Reading text >>
§
Self-awareness bracketed as a spiritual act now turns out to be applied by scientists on machines. Self-aware systems can in fact measure thought leadership KPIs for better branding.

There is a famous story from Indian mythology about a half-monkey and half-human creature named Lord Hanuman. He goes in search of the abducted wife of his ally Lord Rama. They come to the tip of the Indian peninsula. Their search halts at this point because there is no one in the army who can cross the river and continue the search. Then, the commander of the army reminds the unaware Lord Hanuman that he was blessed with a boon as a child to morph himself and fly great lengths by merely believing that he could do so. 

Lord Hanuman unaware of this strength would be sitting among the other soldiers assuming that the search comes to an end at the seashore. When he realizes his strength, he tries and realizes that he can shift shape and size and also can fly over the sea stretch to continue the search for the abducted wife. 

While this is shelved for mythologists, there is a scientific twist to it.

Have you noticed how sensors work in an IoT environment? They receive data for specific parameters, process them, and act upon them based on their internal configuration. Let’s take a fire sensor for instance. It can sense heat, temperature fluctuations, and maybe sometimes smoke too. It then indicates to you on an app if something goes wrong or just informs you with data. 

Over a conversation with one of my IoT clients, he mentioned that a major attribute for smart embedded systems is the notion of self-awareness. And think about it, this notion enables an embedded system to monitor its own state and behavior, also the external environment. 

Self-awareness used in marketing and branding

Self-awareness is an existential behavior for marketing systems too. 

The famous five stages of awareness listed by Eugene Schwartz in his book Breakthrough Advertising has got to do with being aware of each stage through which a customer improves awareness of your brand. 

Self-awareness is also applied in marketing analytics. Analytics helps you be aware and find answers to questions like:

  • Who is my audience?
  • What do they need from me?
  • Why would they like my product or service?
  • Are they asking for something that I can give?
  • Who are the people on my team who can help me achieve this?
  • Where are they coming from? And a lot more questions

Think about it for a minute. When self-awareness can be applied to large organizations and machines, then why not for someone like us.

Thought Leaders measuring their KPIs

Dr.Taisha Eurich shares the 2×2 matrix that maps different levels of internal and external awareness. The idea is for you to reach the top right quadrant where you remain fully aware.
§
Data shown >>
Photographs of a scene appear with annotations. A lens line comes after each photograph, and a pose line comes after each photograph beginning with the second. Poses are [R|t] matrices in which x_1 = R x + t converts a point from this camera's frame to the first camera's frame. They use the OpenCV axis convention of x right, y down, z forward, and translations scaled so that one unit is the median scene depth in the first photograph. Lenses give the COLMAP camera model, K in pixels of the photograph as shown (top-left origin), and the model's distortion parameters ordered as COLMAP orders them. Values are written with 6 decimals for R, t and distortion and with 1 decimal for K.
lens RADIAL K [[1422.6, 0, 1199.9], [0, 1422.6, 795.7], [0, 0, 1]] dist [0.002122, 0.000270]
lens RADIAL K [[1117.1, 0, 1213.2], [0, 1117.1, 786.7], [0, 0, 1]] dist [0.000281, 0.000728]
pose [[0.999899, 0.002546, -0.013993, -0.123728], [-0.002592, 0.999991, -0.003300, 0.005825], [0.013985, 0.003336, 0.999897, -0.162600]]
§
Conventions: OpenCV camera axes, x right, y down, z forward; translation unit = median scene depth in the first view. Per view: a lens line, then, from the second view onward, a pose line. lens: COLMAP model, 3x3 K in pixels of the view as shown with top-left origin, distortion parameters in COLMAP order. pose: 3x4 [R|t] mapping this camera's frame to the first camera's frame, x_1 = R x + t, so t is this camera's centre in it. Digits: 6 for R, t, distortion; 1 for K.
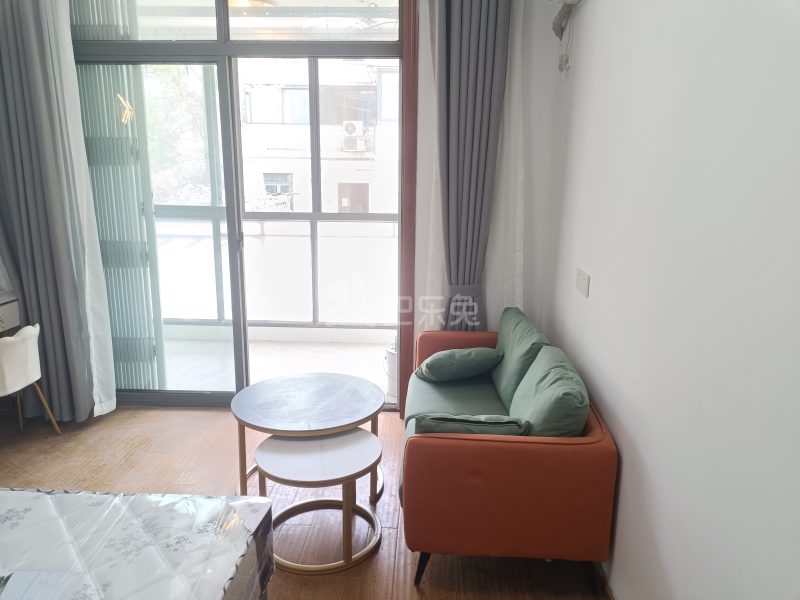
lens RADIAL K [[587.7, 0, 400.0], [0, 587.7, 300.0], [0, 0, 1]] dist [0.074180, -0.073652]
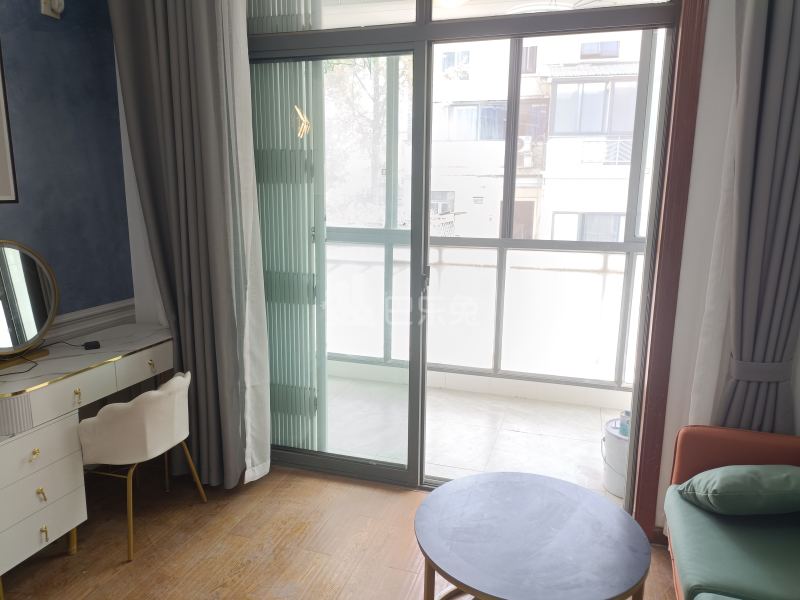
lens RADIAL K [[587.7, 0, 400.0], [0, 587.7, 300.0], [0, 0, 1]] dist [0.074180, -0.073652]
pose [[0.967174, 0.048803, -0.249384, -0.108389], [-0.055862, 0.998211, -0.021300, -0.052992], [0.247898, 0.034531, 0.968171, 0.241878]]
§
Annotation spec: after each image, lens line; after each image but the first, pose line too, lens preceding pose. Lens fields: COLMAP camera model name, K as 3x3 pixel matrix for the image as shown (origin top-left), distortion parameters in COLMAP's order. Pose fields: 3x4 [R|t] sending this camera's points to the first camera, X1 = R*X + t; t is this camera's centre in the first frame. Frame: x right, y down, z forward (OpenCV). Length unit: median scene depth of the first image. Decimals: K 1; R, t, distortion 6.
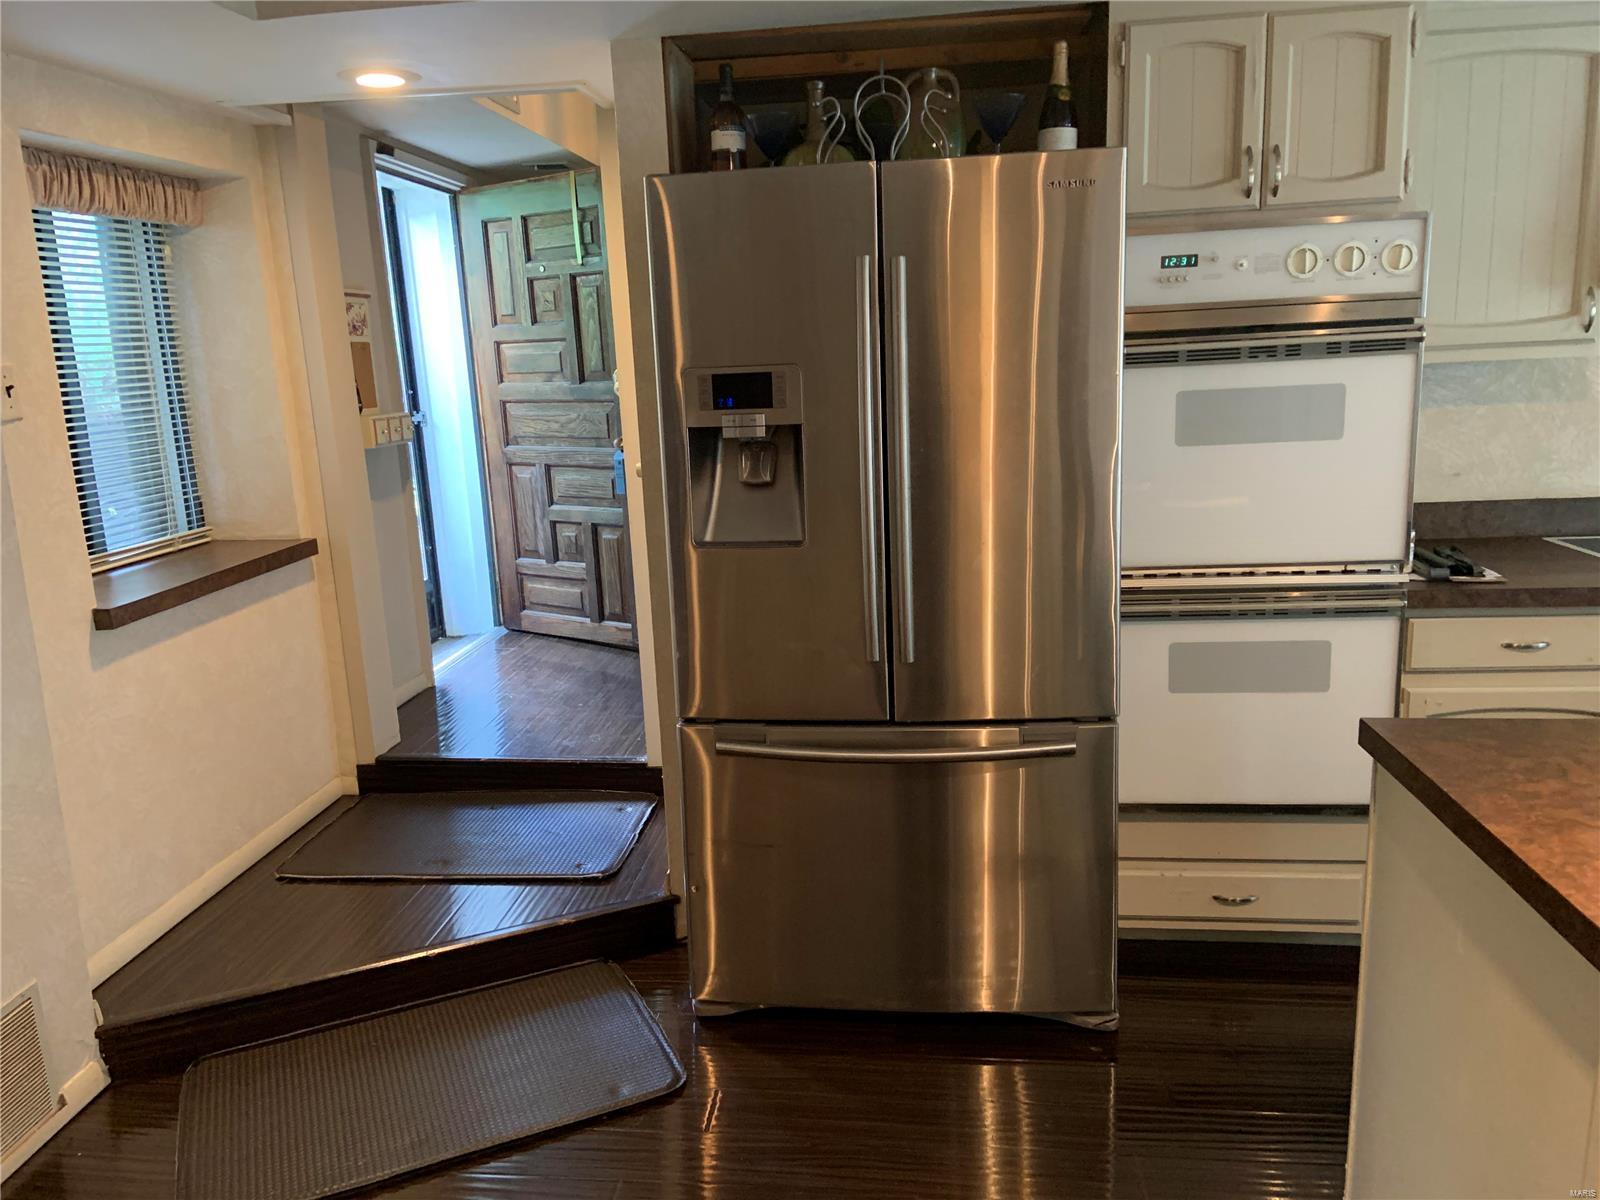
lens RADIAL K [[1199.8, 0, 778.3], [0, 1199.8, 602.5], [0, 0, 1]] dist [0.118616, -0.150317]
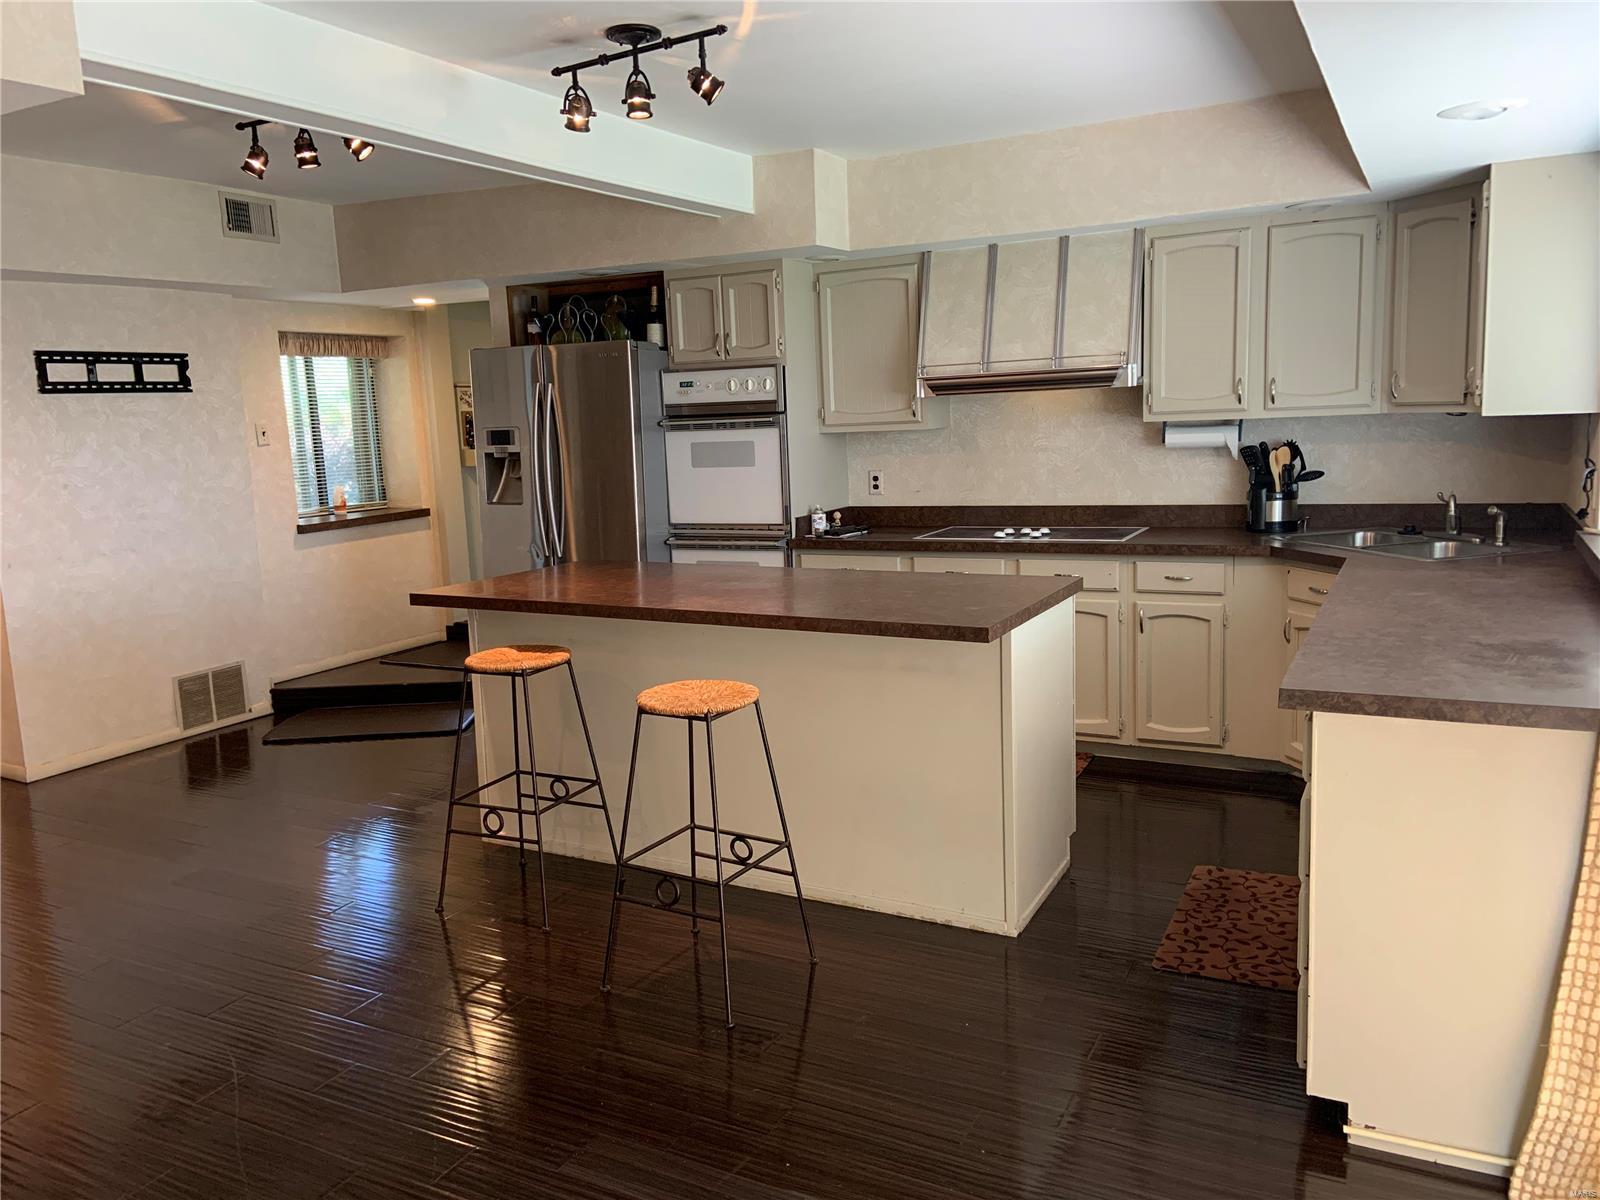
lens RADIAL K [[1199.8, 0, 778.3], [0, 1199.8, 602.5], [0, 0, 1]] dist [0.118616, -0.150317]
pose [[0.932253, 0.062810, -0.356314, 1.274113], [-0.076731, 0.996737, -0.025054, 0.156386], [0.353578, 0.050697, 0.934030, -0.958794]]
§
Work to be completed >>
In the article on self-awareness, what book does Eugene Schwartz list the five stages of awareness in? The records come from a different source than the text.

Result of the exercise >>
Breakthrough Advertising